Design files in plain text
=-=-=-=-=
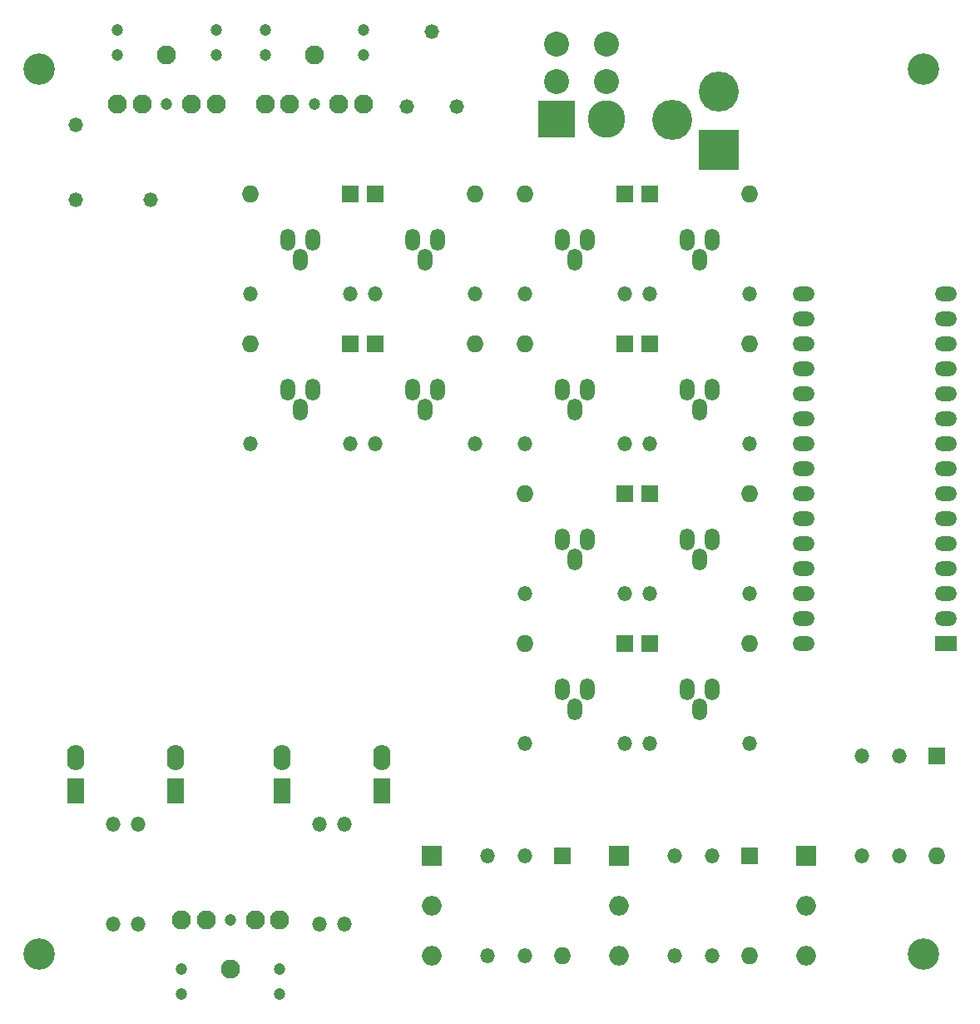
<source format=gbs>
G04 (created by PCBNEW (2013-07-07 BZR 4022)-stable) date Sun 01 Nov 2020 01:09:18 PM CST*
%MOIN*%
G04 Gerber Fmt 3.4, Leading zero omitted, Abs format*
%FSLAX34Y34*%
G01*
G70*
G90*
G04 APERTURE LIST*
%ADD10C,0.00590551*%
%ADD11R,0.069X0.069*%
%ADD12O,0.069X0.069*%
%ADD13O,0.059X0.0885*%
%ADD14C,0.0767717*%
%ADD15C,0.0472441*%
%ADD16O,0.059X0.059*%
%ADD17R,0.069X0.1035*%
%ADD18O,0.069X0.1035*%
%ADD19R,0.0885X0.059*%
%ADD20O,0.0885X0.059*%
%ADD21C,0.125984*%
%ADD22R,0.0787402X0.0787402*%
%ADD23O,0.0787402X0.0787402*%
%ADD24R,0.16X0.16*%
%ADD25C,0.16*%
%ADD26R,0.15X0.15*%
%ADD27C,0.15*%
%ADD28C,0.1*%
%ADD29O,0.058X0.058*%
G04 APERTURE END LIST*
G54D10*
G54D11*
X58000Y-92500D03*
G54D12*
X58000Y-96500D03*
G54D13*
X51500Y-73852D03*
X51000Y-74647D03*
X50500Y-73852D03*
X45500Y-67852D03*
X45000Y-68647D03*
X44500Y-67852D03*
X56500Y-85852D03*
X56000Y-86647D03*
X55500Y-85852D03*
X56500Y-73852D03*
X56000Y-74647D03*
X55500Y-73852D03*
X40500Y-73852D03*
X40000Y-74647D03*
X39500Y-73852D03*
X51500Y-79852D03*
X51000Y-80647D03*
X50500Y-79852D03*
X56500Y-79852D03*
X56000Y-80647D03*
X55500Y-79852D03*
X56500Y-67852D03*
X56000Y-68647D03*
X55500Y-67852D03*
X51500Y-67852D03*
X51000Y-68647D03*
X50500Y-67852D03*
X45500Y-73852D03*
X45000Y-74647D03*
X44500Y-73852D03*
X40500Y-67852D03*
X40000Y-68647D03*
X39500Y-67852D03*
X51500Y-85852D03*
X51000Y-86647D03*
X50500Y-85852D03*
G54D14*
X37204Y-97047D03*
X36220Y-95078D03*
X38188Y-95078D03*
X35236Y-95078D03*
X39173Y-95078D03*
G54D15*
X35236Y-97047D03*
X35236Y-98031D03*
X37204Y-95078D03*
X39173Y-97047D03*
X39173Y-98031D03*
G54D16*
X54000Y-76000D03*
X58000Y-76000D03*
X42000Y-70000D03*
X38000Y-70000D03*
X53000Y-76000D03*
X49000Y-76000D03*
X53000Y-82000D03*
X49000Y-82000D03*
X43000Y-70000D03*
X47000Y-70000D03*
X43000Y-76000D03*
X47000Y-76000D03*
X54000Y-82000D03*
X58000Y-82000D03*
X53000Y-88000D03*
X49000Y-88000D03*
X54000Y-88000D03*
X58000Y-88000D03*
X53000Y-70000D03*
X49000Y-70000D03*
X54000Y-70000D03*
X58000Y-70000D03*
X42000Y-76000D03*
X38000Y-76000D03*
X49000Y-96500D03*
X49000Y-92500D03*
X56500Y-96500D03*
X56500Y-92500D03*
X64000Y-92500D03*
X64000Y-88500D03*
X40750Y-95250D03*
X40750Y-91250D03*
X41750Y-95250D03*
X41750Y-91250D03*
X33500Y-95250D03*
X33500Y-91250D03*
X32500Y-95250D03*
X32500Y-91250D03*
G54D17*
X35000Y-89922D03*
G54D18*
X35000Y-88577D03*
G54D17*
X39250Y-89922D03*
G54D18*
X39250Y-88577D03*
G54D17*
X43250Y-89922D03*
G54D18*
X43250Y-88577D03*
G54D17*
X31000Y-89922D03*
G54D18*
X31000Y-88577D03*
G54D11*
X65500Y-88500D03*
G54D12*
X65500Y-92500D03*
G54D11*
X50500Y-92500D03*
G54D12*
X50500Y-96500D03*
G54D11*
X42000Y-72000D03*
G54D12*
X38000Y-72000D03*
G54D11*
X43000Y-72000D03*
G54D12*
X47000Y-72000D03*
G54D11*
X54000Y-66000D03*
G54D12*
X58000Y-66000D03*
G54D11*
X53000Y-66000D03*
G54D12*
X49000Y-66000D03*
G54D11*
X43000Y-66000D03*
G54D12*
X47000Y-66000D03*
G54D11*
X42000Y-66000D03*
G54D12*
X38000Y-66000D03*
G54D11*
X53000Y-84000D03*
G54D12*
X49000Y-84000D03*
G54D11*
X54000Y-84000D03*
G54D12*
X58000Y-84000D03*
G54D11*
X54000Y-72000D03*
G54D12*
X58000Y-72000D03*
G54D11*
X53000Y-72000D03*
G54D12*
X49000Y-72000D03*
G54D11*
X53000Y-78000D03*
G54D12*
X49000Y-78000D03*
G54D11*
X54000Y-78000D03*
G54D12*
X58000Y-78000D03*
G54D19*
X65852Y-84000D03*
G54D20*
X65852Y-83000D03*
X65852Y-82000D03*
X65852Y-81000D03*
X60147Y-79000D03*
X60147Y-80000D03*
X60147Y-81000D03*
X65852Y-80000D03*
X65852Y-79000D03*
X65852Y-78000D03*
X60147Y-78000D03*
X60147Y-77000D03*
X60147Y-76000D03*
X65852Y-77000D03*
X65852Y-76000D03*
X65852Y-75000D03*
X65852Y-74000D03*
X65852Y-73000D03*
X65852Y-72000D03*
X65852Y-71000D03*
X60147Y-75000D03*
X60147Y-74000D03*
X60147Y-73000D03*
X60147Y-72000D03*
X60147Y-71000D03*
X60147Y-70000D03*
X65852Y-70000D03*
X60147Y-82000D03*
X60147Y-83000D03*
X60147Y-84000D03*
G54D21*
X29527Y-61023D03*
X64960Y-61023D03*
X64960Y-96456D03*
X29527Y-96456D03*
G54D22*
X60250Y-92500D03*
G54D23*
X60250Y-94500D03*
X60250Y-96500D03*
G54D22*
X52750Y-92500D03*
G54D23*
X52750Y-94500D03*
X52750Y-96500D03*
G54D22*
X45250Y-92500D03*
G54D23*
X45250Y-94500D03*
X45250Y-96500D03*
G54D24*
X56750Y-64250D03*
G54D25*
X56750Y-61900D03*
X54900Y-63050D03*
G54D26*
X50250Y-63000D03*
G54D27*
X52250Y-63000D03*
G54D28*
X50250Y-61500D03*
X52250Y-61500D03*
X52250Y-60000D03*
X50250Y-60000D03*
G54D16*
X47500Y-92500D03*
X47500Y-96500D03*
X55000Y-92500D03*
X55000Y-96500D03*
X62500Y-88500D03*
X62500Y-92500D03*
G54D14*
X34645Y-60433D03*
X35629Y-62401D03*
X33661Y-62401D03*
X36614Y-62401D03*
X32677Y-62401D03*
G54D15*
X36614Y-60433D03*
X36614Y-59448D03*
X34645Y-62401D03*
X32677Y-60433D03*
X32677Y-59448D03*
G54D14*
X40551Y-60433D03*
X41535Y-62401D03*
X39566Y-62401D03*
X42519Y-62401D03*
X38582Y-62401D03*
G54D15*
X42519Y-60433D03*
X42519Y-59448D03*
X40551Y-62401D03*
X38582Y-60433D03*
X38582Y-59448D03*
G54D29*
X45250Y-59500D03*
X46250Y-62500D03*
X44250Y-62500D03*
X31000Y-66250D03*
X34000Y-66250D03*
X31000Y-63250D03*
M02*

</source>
=-=-=-=-=
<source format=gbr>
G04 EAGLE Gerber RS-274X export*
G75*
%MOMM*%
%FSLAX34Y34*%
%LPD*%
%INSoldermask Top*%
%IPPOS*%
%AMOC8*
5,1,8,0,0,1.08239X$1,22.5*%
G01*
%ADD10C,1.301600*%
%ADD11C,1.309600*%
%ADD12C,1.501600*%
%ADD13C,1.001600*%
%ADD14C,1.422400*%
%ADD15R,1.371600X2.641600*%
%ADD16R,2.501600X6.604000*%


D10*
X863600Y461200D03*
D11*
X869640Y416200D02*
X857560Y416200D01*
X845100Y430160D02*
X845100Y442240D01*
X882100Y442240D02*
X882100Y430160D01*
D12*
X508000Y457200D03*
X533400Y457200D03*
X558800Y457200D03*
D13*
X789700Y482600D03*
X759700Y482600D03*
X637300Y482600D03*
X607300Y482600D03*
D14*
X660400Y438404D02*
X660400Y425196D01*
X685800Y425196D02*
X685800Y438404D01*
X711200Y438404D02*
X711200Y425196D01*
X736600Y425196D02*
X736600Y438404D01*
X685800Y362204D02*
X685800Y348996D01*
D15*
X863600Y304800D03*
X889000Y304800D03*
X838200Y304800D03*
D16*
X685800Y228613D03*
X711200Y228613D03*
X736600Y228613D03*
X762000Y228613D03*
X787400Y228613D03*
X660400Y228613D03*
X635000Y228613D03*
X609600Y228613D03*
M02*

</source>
=-=-=-=-=
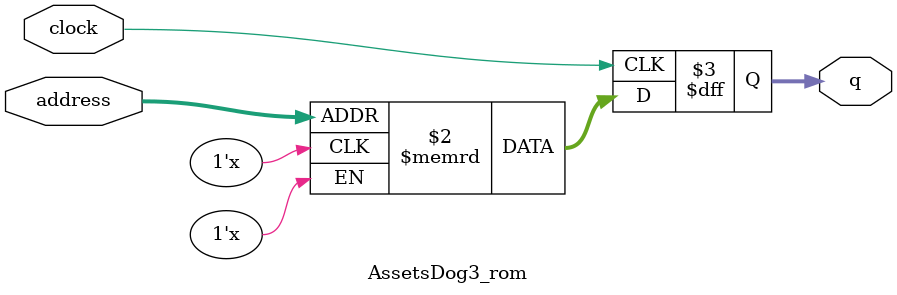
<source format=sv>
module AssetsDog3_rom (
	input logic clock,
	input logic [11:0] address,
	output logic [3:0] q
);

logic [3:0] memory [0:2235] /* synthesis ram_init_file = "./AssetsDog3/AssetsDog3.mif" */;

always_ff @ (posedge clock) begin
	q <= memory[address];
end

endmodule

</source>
=-=-=-=-=
What is being asked
If a line in the records above has the word "logic", copy it out.

Exercise solution
	input logic clock,
	input logic [11:0] address,
	output logic [3:0] q
logic [3:0] memory [0:2235] /* synthesis ram_init_file = "./AssetsDog3/AssetsDog3.mif" */;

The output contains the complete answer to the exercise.